# Tasks:
A. In the Kubernetes infrastructure setup notes, what provides the S3 buckets on the desktop cluster?
B. Proceed with the Kubernetes infrastructure setup notes from the point at which they stop, keeping the same list format.

# Extract provided:
The setup of the infrastructure (cluster) defined under `/infra/kubernetes`.

- Try to be more like a target / live environment, so it requires more resources on local than using "local dev approach":
- use distributed solution (loki, tempo,...)
- use S3 backend (minio).
- no ingress or api gateway setup, access will be via port forward
- use wrapper/adapter helm chart to install components, like if it is deployed by a gitops (pull mode) system
- keep components separated to allow partial reuse and to identify integration point

#### Main components for the infra

- [x] S3 buckets to store logs, metrics, traces,...
- [x] Use Minio to provide S3 buckets in on desktop cluster (use a deprecated version but easier to setup than the operator)
- [x] [Grafana](https://grafana.com/oss/grafana/) for dashboard and integration of log, trace, metrics
- artifacthub.io : [grafana 6.31.0 · grafana/grafana](https://artifacthub.io/packages/helm/grafana/grafana)
- enable sidecars, to allow other components to register datasources, dashboards, notifiers, alerts
- [x] [Grafana Tempo](https://grafana.com/oss/tempo/) to store trace
- artifacthub.io: [tempo-distributed 0.20.2 · grafana/grafana](https://artifacthub.io/packages/helm/grafana/tempo-distributed)
- Setup of tempo is based on [tempo/example/helm at main · grafana/tempo](https://github.com/grafana/tempo/tree/main/example/helm), in distributed mode (consume more resources, aka several pods)
- [x] [Grafana Loki](https://grafana.com/oss/loki/) to store log
- [x] [Promtail](https://grafana.com/docs/loki/latest/clients/promtail/) as log collector (also provide by Grafana)
- artifacthub.io: [promtail 6.0.0 · grafana/grafana](https://artifacthub.io/packages/helm/grafana/promtail)

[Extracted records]
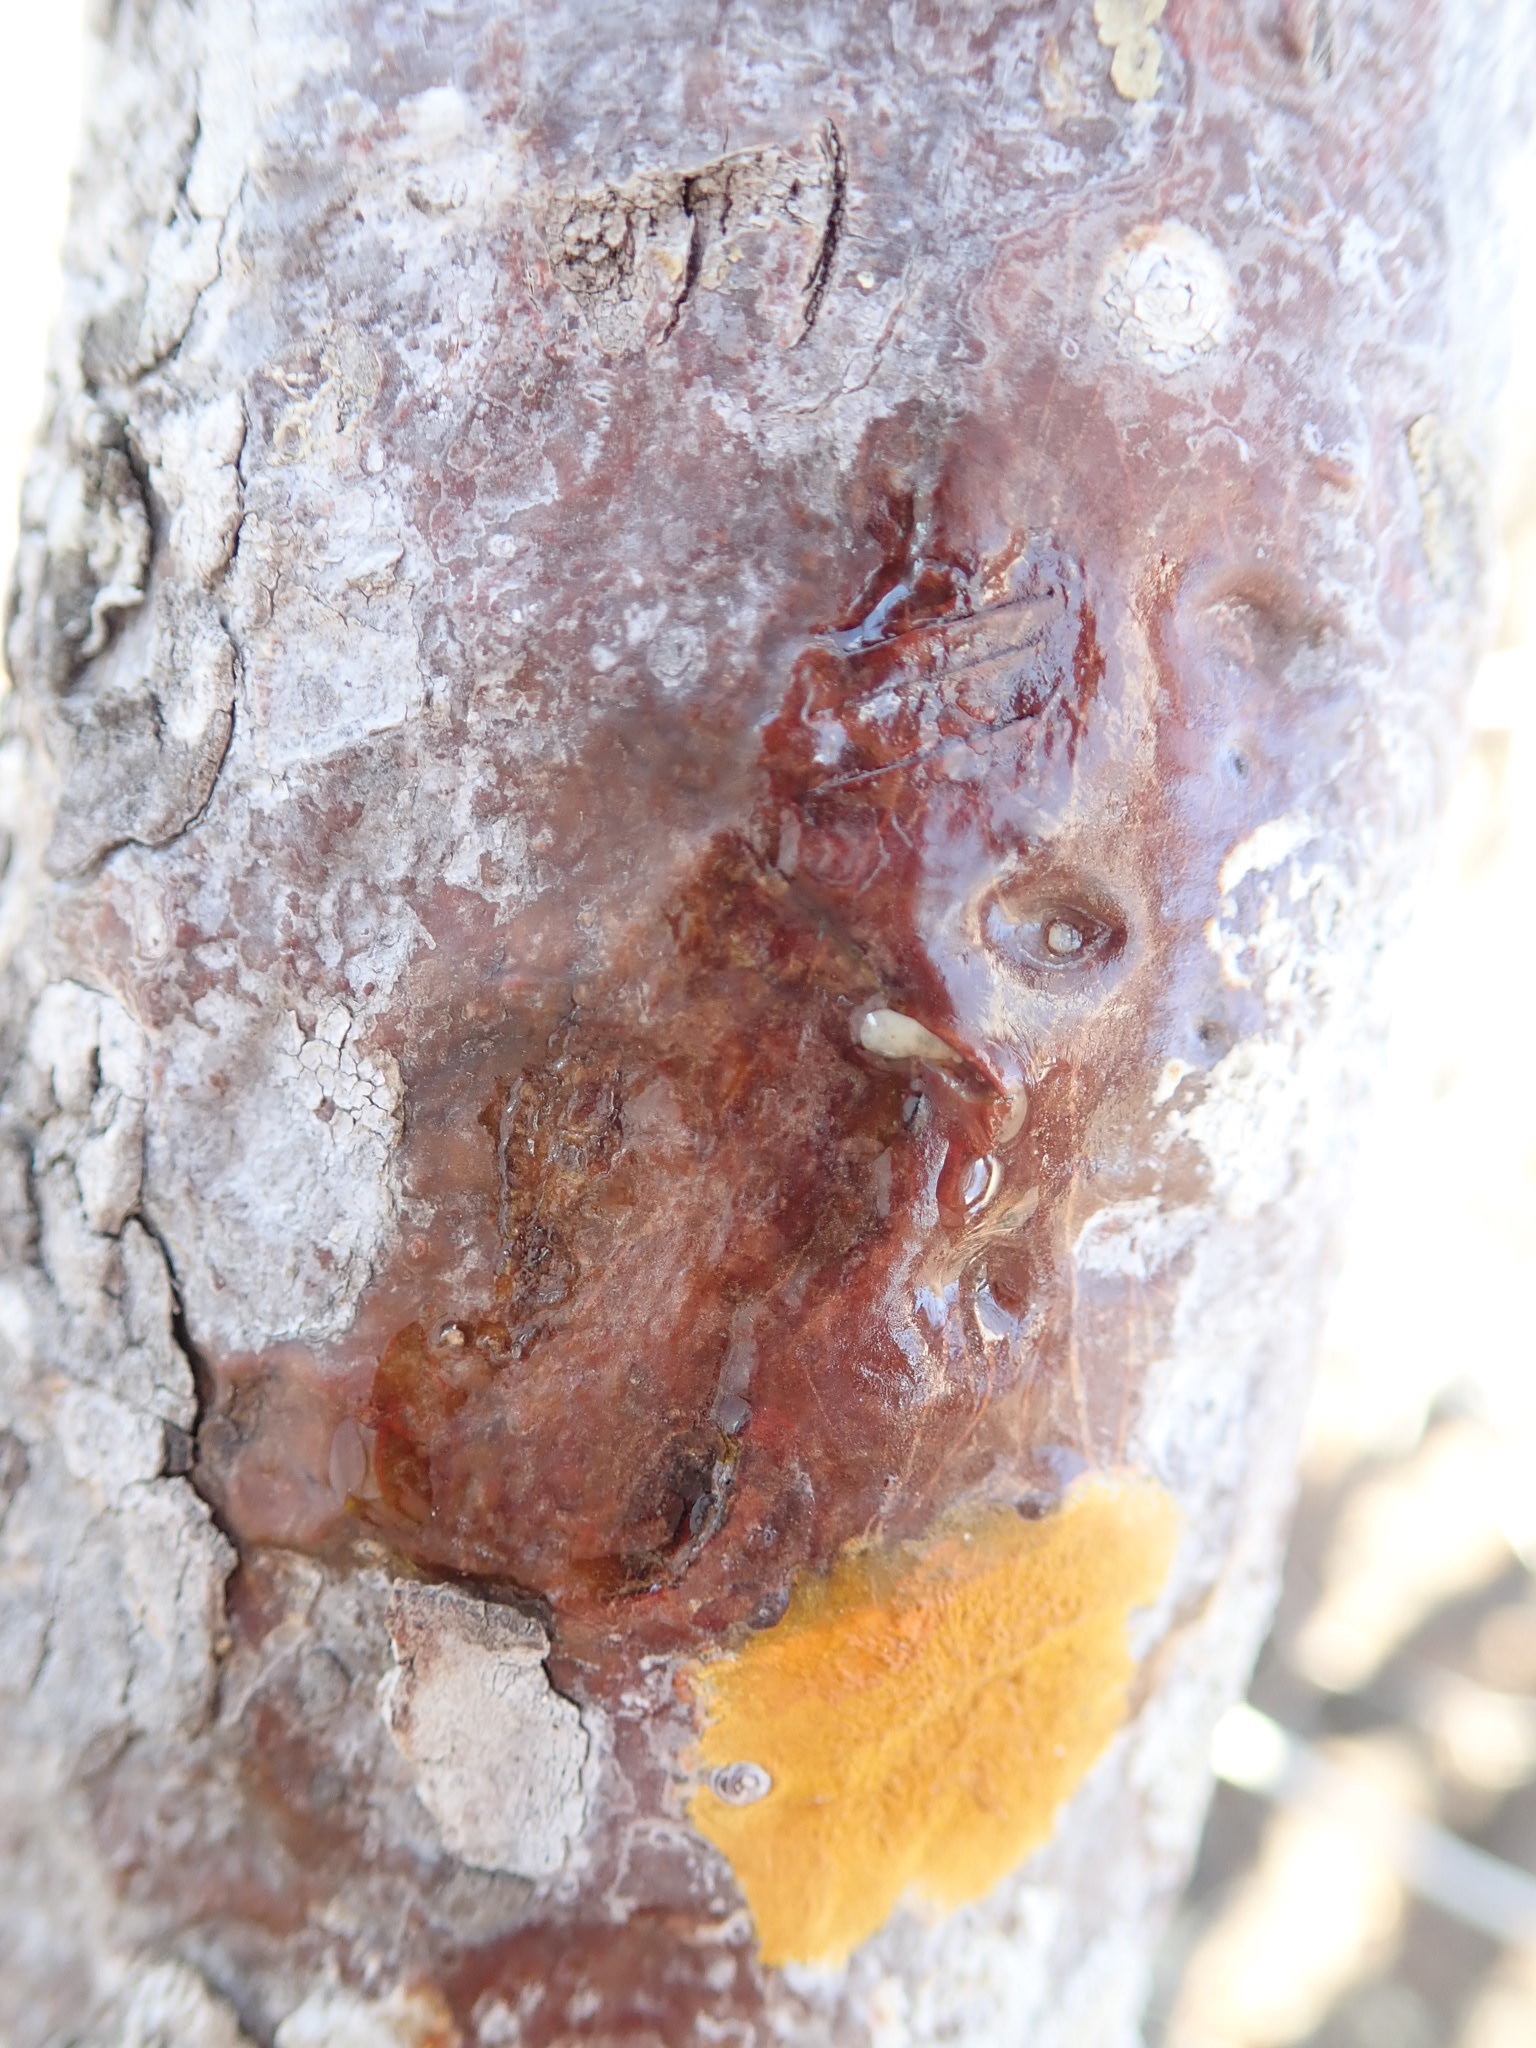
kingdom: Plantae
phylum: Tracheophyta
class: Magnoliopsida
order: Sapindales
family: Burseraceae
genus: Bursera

# In response:
A. Minio provides the S3 buckets.

B.
- [x] [prometheus-operator/kube-prometheus: Use Prometheus to monitor Kubernetes and applications running on Kubernetes](https://github.com/prometheus-operator/kube-prometheus), a collection of Kubernetes manifests, Grafana dashboards, and Prometheus rules combined with documentation and scripts to provide easy to operate end-to-end Kubernetes cluster monitoring with Prometheus using the Prometheus Operator.
- artifacthub.io :[kube-prometheus-stack 36.2.0 · prometheus/prometheus-community](https://artifacthub.io/packages/helm/prometheus-community/kube-prometheus-stack))
- provide(by default, see doc): grafana, prometheus-operator, prometheus, alertnamaner, node-exporter
- [x] [Linkerd](https://linkerd.io/) a service-mesh but used for its observability feature
- [x] [OpenTelemetry Collector](https://opentelemetry.io/docs/collector/) as collector for traces
- artifacthub.io: [opentelemetry-collector 0.22.0 · opentelemetry/opentelemetry-helm](https://artifacthub.io/packages/helm/opentelemetry-helm/opentelemetry-collector)
- alternatives: grafana agent, send directly to tempo, use the collector from linkerd-jaeger
- [ ] TODO: use opentelemetry operator (currently some issue with port)
- [x] [Rancher Desktop](https://rancherdesktop.io/) as kubernetes cluster for local test, but I hope the code to be easily portable for kind, minikube, k3d, k3s,...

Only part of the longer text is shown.